*What you will do*.
**a)** Answer these from the object detection text:
(i) Which library does the text use to read images from file?
(ii) How many images from the folder are opened?
(iii) Which model is chosen for detection, and who developed it?
**b)** Carry on the object detection text from the point where it stops.
** Opening Study text block **
# Object detection

Object detection is a more challenging task than simple image classification. It can find named objects within a given image, draw a bounding box around it and even produce multiple annotations if multiple classes exist within an image.

This additional complication means that this process is typically slower than simple image classification. As with classification, we first need to load in the relevant libraries.

In [None]:
## Import all required packages for this example.
from PIL import Image  ## This library manages reading images from file.
from transformers import pipeline  ## The library manages many pretrained models.
import glob  ## This library efficiently works with multiple files in a directory.
import matplotlib.pyplot as plt  ## This package is useful for displaying the images.
import matplotlib.patches as patches
import tqdm

Once again, we need to prepare out dataset.

In [None]:
folder = 'example_data/coco/*'  ## Note * is a wildcard character, meaning match everything.
images = sorted(glob.glob(folder))
images = [Image.open(i) for i in images[:10]]

When we load our model, we can pass one of a few model options. This time we're going to use `OWL-ViT`, a model developed by Google specifically for zero-shot object detection.

In [None]:
model = "google/owlv2-base-patch16-ensemble"
** Closing Study text block **
** Opening Data for analysis block **
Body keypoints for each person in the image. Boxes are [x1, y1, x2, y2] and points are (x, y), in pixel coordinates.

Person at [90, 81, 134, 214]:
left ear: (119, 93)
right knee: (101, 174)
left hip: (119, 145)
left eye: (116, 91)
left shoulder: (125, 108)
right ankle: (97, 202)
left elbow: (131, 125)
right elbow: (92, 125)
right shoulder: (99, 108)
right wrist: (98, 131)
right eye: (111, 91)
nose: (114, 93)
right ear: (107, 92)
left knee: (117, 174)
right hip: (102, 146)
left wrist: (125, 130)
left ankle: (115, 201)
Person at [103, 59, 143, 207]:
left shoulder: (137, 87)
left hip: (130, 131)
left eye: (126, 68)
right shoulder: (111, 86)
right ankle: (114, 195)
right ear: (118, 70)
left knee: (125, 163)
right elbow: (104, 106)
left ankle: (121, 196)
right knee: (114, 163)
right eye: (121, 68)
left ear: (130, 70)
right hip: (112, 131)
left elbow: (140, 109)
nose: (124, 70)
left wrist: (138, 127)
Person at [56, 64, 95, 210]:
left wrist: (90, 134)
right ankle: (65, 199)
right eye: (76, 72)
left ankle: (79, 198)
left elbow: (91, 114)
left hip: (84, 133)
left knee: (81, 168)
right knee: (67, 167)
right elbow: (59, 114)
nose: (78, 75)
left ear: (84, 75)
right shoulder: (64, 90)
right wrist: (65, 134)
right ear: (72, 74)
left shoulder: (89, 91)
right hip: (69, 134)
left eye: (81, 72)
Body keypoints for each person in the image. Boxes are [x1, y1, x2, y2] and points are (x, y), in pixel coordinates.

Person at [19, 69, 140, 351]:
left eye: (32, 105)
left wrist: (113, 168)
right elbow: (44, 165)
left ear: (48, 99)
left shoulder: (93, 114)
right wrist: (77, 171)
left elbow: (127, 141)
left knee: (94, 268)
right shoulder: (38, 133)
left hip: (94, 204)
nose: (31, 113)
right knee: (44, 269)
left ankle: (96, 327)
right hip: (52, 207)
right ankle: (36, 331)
** Closing Data for analysis block **
** Opening Data for analysis block **
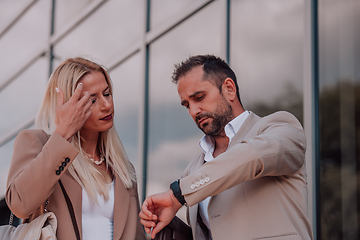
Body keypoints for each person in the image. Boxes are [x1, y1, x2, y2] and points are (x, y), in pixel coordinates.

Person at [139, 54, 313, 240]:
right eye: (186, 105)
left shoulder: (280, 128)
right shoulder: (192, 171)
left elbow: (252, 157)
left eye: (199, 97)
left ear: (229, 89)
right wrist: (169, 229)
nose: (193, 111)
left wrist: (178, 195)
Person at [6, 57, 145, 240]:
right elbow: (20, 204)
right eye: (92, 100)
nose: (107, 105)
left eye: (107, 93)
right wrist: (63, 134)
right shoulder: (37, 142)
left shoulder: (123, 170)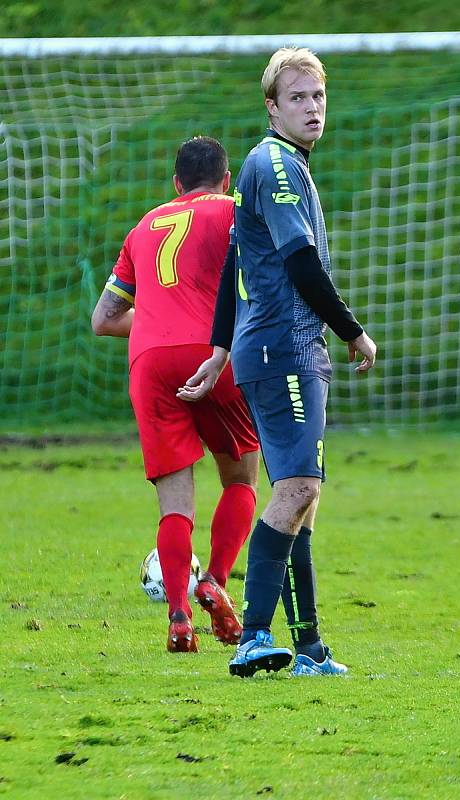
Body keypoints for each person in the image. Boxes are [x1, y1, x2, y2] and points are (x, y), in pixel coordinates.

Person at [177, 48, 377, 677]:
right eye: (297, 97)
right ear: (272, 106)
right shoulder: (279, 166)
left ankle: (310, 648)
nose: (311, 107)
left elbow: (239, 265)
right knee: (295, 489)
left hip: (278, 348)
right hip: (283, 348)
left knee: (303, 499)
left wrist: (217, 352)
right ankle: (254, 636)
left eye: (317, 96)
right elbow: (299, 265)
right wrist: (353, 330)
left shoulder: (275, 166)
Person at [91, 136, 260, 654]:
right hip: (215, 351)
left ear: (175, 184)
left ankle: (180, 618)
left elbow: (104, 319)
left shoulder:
** Closing Data for analysis block **
** Opening Data for analysis block **
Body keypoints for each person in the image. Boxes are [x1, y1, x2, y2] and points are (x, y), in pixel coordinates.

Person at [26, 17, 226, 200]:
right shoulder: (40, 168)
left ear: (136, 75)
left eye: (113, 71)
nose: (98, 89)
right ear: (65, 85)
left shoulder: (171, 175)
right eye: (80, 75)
** Closing Data for analysis block **
*Response list*.
**a)**
(i) PIL, through its Image module.
(ii) Ten, the first ten of the sorted file list.
(iii) OWL-ViT, developed by Google for zero-shot object detection.

**b)**
detector = pipeline(model=model, task="zero-shot-object-detection")

Now the model is ready to be applied to images. We define the classes we are looking for in exactly the same way as when we were classifying the image as a whole, with one exception. The object detection task takes a new, optional parameter: `threshold`. This value sets a minimum model score required to recognise an object. This is necessary for object detection, as the model will return all matched objects regardless of the likelihood of a match. Some tuning is required to determine an effective threshold based on the candidate labels and dataset. Here, we found `0.3` to be appropriate.

In [None]:
labels = ['elephant','man','woman']
detections = [detector(i,candidate_labels = labels,threshold=0.3) for i in images]

Once again, we can view the objects detected in a given image. Here we plot the image, and overlay the bounding boxes for each object found in the image.

In [None]:
for index in range(10):

    plt.imshow(images[index])
    ax = plt.gca()
    
    if detections[index]:
        for result in detections[index]:
            box = result["box"]
            label = f"{result['label']} ({result['score']:.2f})"
            
            # Draw bounding box
            rect = patches.Rectangle(
                (box["xmin"], box["ymin"]),
                box["xmax"] - box["xmin"],
                box["ymax"] - box["ymin"],
                linewidth=2,
                edgecolor="lime",
                facecolor="none"
            )
            ax.add_patch(rect)
            
            # Draw label
            ax.text(
                box["xmin"],
                box["ymin"] - 5,
                label,
                color="black",
                fontsize=10,
                backgroundcolor="lime"
            )

    plt.axis("off")
    plt.tight_layout()
    plt.show()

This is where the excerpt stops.